Leaving out the images, return the data below exactly as it is written.

**SOURCE MATERIAL:**

====

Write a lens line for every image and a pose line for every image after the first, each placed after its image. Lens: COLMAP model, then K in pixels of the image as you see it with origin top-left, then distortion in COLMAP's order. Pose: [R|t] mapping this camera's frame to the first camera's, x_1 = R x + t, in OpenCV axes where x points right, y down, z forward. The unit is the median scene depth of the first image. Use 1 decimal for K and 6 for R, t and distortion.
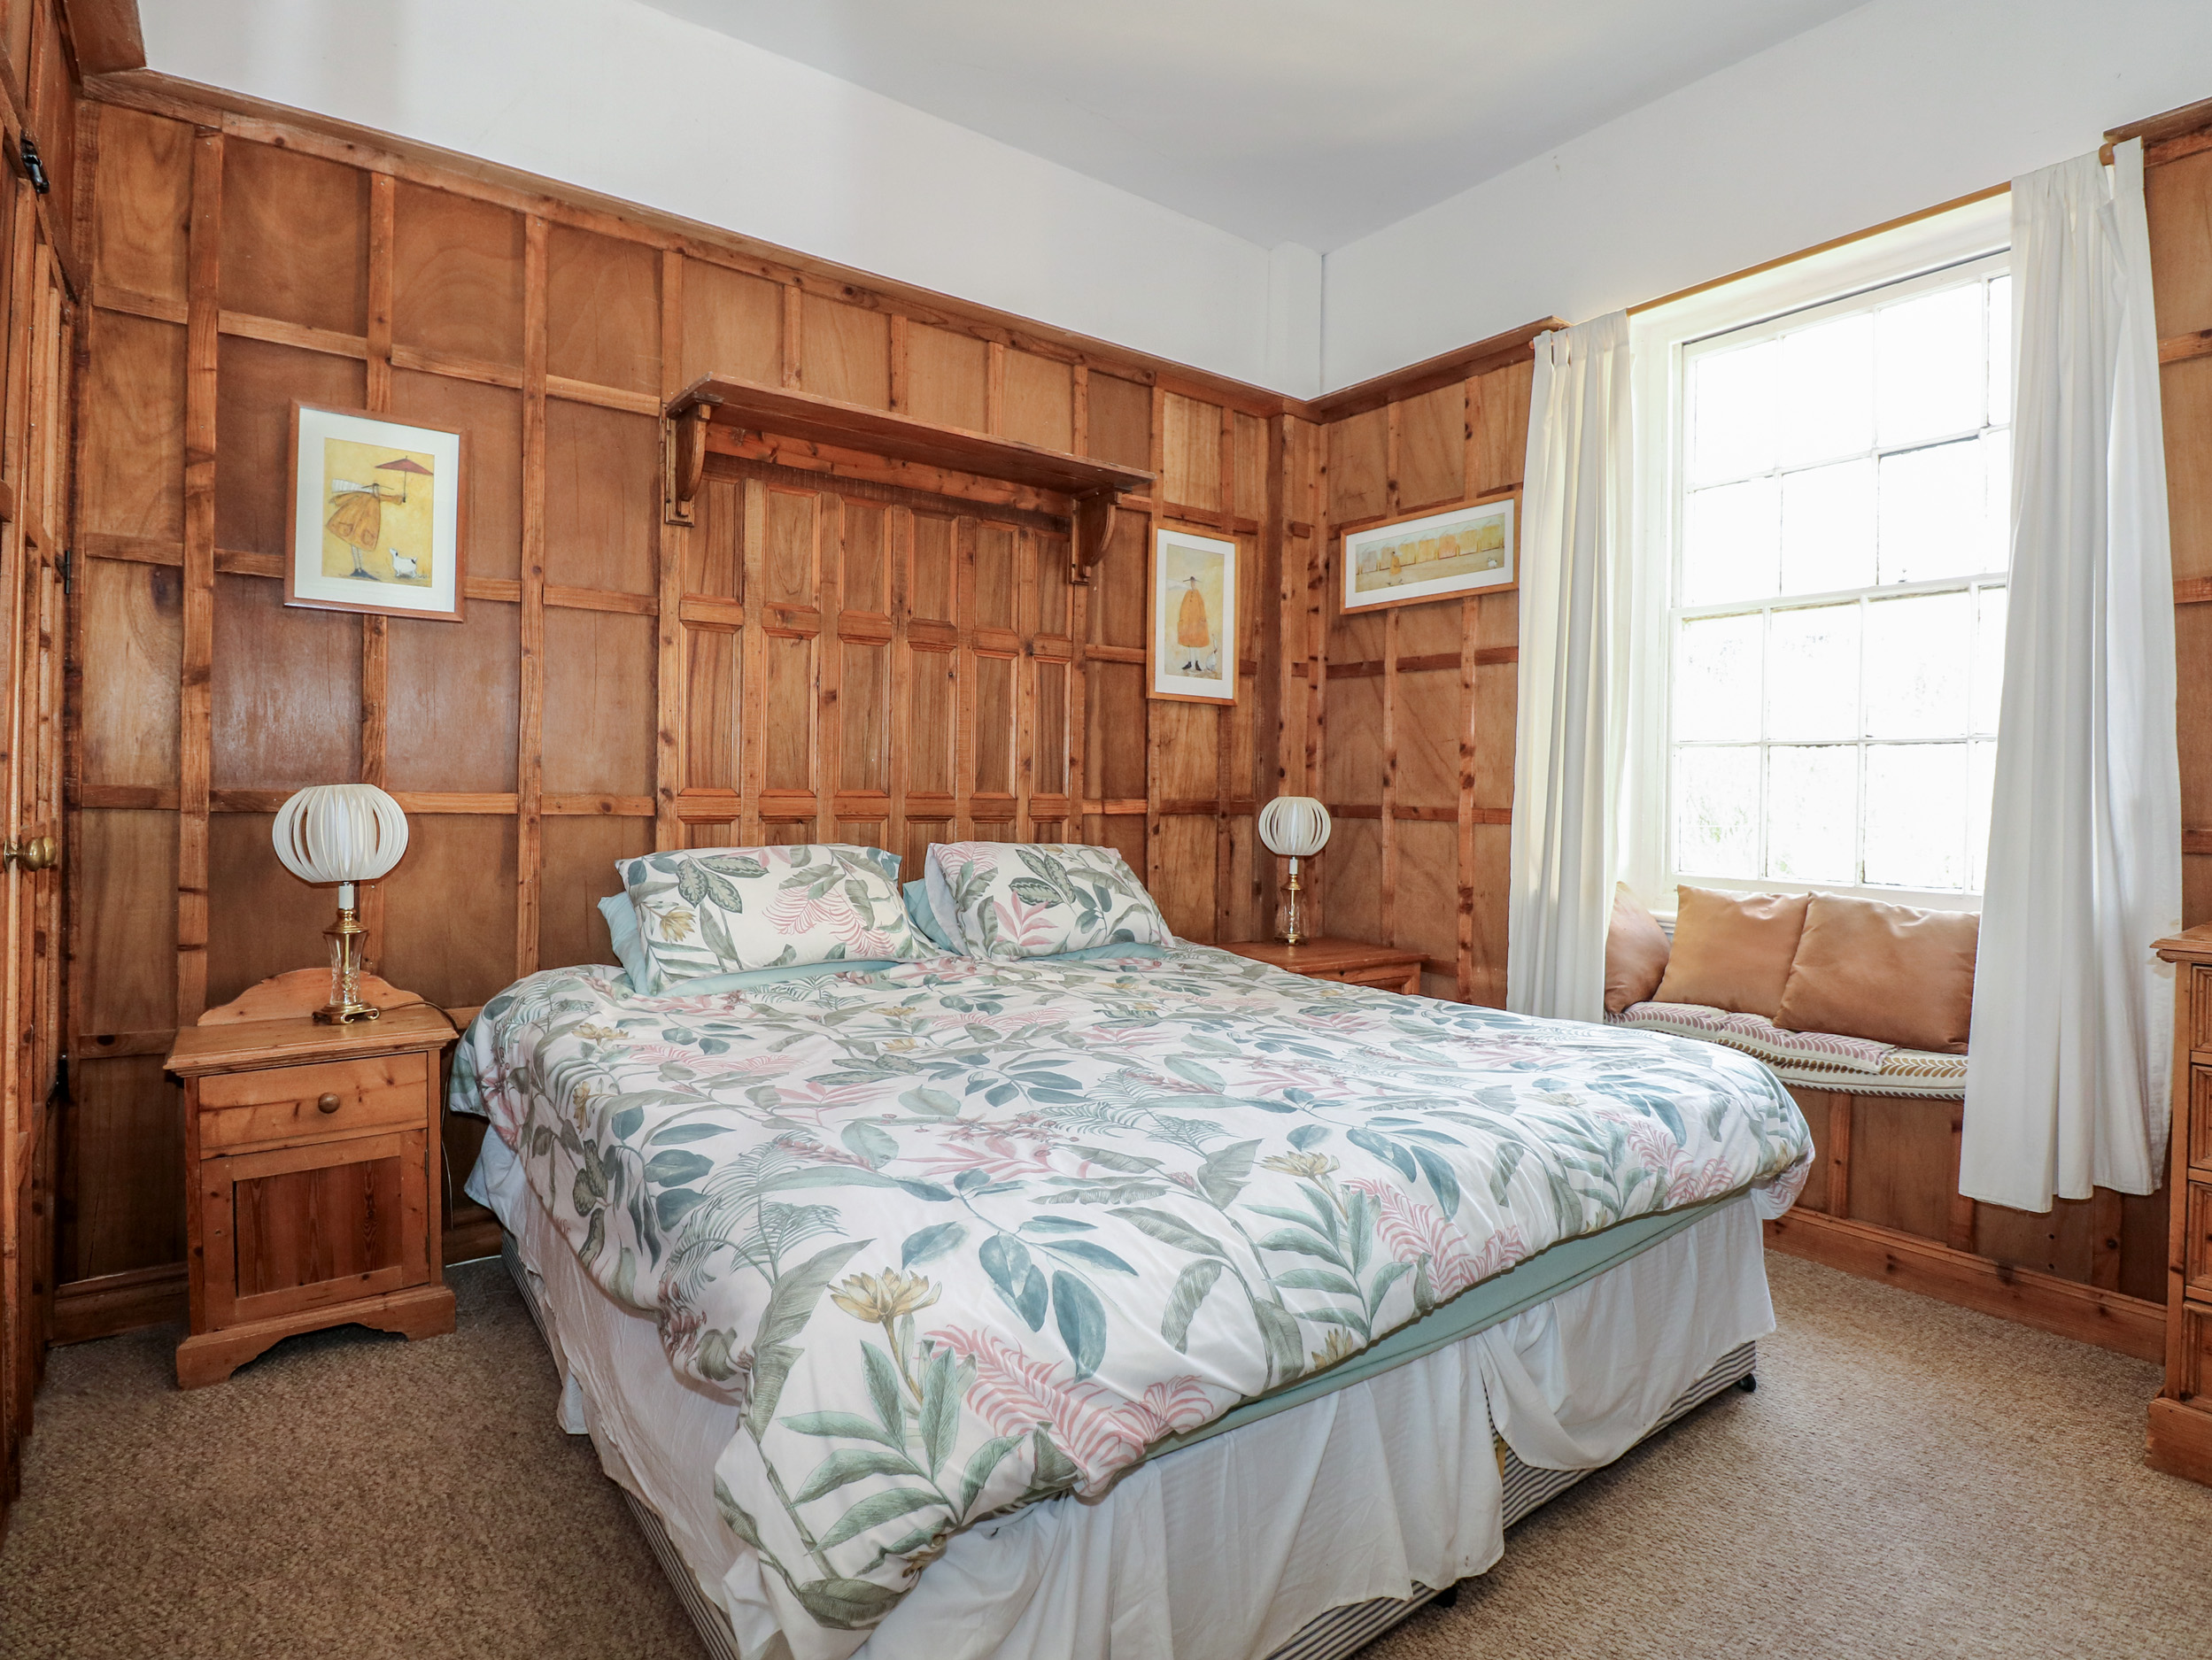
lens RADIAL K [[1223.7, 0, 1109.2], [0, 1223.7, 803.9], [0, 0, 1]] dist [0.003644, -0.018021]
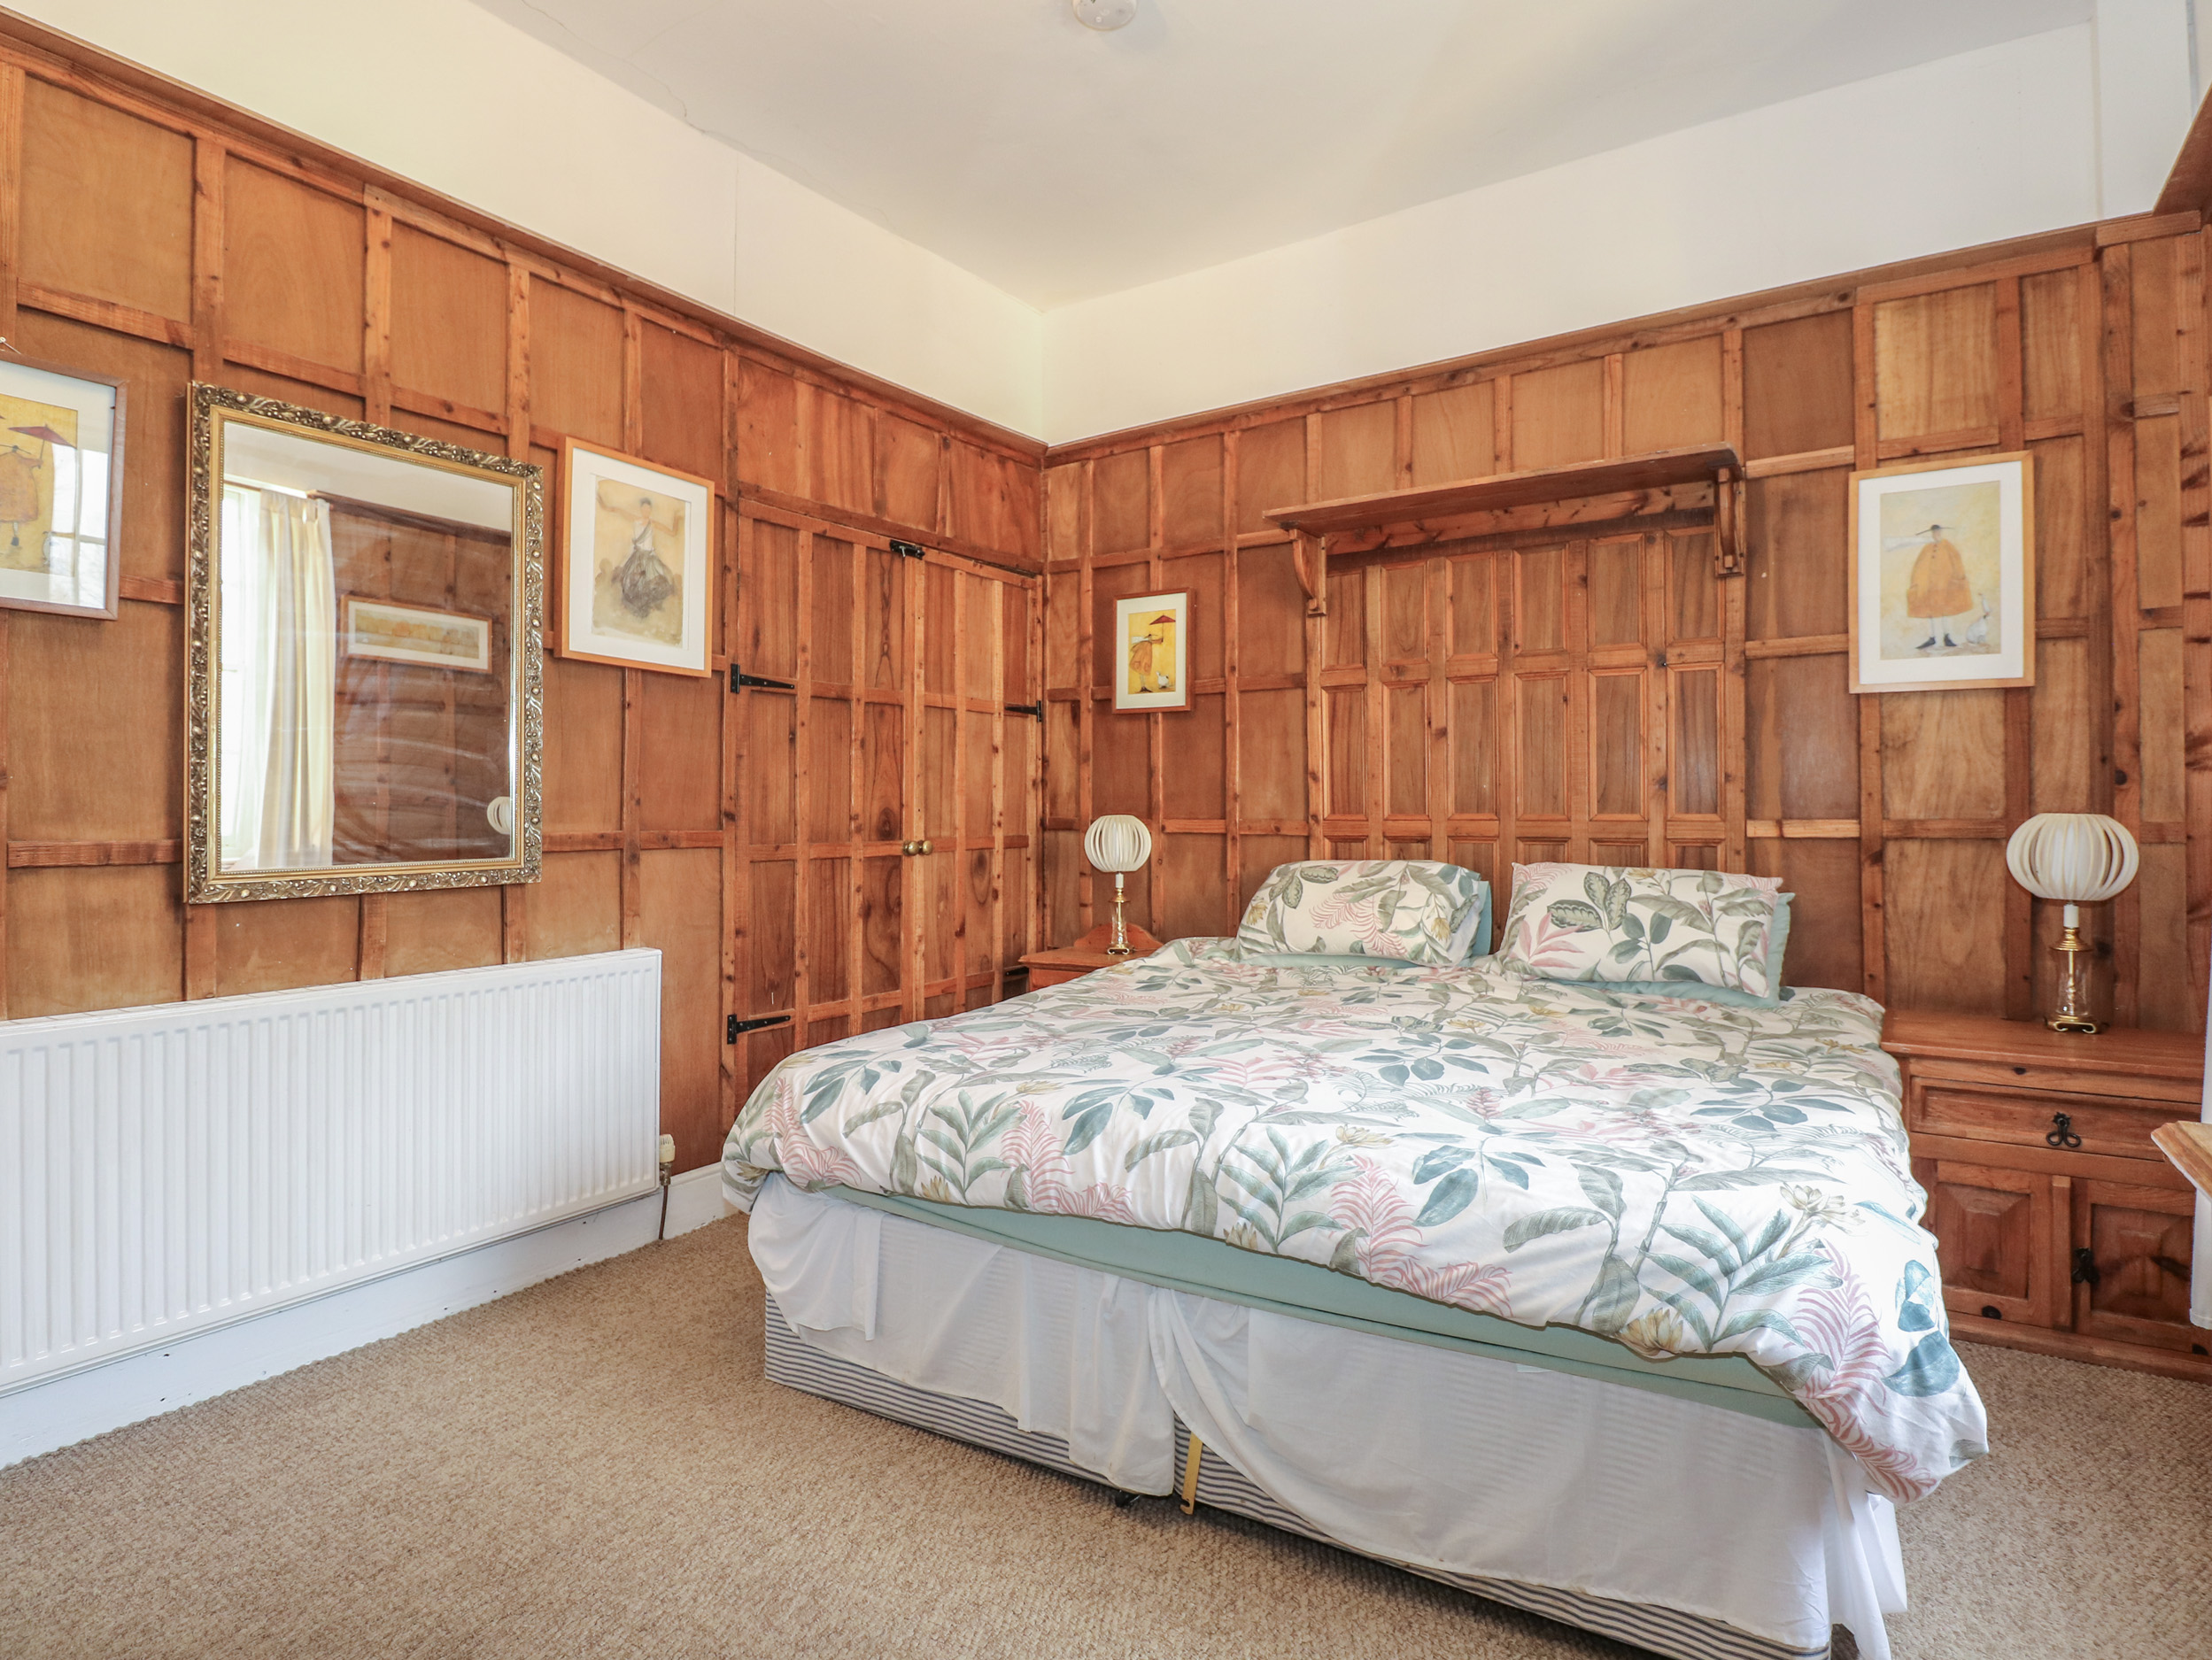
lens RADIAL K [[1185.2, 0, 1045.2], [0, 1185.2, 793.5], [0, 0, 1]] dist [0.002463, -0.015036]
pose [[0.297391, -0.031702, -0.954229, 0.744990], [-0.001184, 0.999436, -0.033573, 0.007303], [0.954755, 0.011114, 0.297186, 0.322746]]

====

**SOLVED EXERCISE:**
Write a lens line for every image and a pose line for every image after the first, each placed after its image. Lens: COLMAP model, then K in pixels of the image as you see it with origin top-left, then distortion in COLMAP's order. Pose: [R|t] mapping this camera's frame to the first camera's, x_1 = R x + t, in OpenCV axes where x points right, y down, z forward. The unit is the median scene depth of the first image. Use 1 decimal for K and 6 for R, t and distortion.
lens RADIAL K [[1223.7, 0, 1109.2], [0, 1223.7, 803.9], [0, 0, 1]] dist [0.003644, -0.018021]
lens RADIAL K [[1185.2, 0, 1045.2], [0, 1185.2, 793.5], [0, 0, 1]] dist [0.002463, -0.015036]
pose [[0.297391, -0.031702, -0.954229, 0.744990], [-0.001184, 0.999436, -0.033573, 0.007303], [0.954755, 0.011114, 0.297186, 0.322746]]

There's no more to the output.